Determined Waiting

A sermon from Lamentations 3:19-26 and Luke 17:5-6 on 10.6.13


It has been quite a week, has it not? The last time the government shut down was back in 1995. And since then, politicians have managed to keep their squabbles from directly affecting the livelihood of us regular American citizens—at least in this very particular way—by working towards a compromise just in time to avoid another government shut down. That is, until this week.

Millions of federal government and government-funded workers have been out of the job for a good part of this last week, all of them forced to temporarily vacate their office as well as their income until a few politicians can get their acts together and find a way to resolve their squabbles with one another. None of them have convinced me that they know how their differences are affecting the lives of the very people who they claim to represent.

* [Problems to work on]:
a – According to the sermon, in what year did the government last shut down before this week?
b – Write the next part of the sermon on determined waiting, picking up after its final sentence.

* [Material provided]:
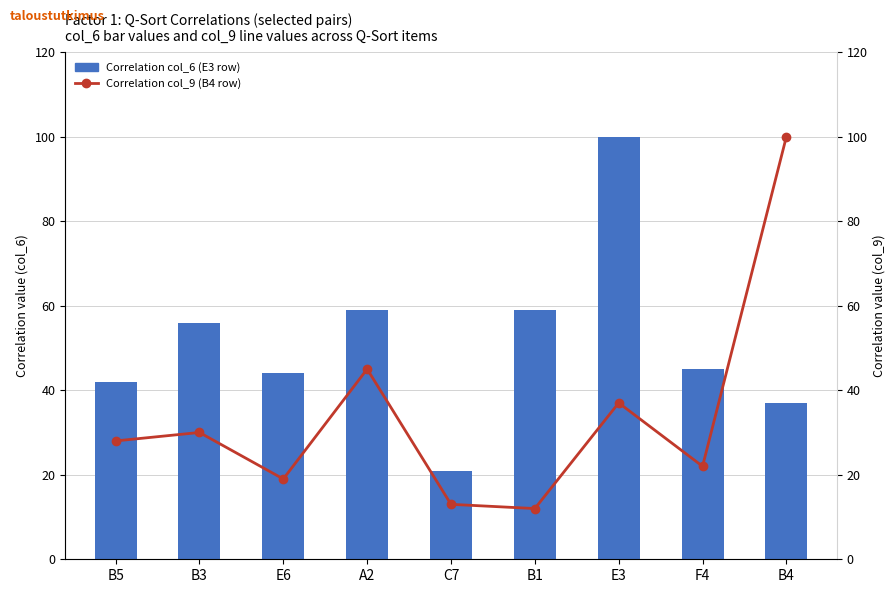

List the labels in order of Correlation col_9 (B4 row) value, largest first.

B4, A2, E3, B3, B5, F4, E6, C7, B1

* [Exercise responses]:
a – 1995

b –
No matter what your political views, this government shut down amounts to a bunch of madness, and as these politicians continue to be paid their ginormous salaries as they argue without actually getting anywhere, millions of hard working Americans are looking at their checking account, wondering how their upcoming bills will be paid.

So we wait. Some of us holding our breath in silence. Others of us are shouting injustice from the rooftops of our towns. We wait for some action, for some small seed of compromise to fall from the high and mighty table of our legislature so that those of us below can be fed again.

We wait, not passively, but in a determined way—we know what justice needs to be done and we want—we need—the hand-wringing and the talking past each other to stop so that what is right to do can get done.

How long, O Lord, must we wait for justice to flow like streams over this land?, the prophet Amos pleaded.

φ

Lamentations is a small book in the Hebrew scriptures. I admit that when I first looked up this passage to see if it offered a Word for us this morning, I had to look it up in the table of contents to see which page to turn to.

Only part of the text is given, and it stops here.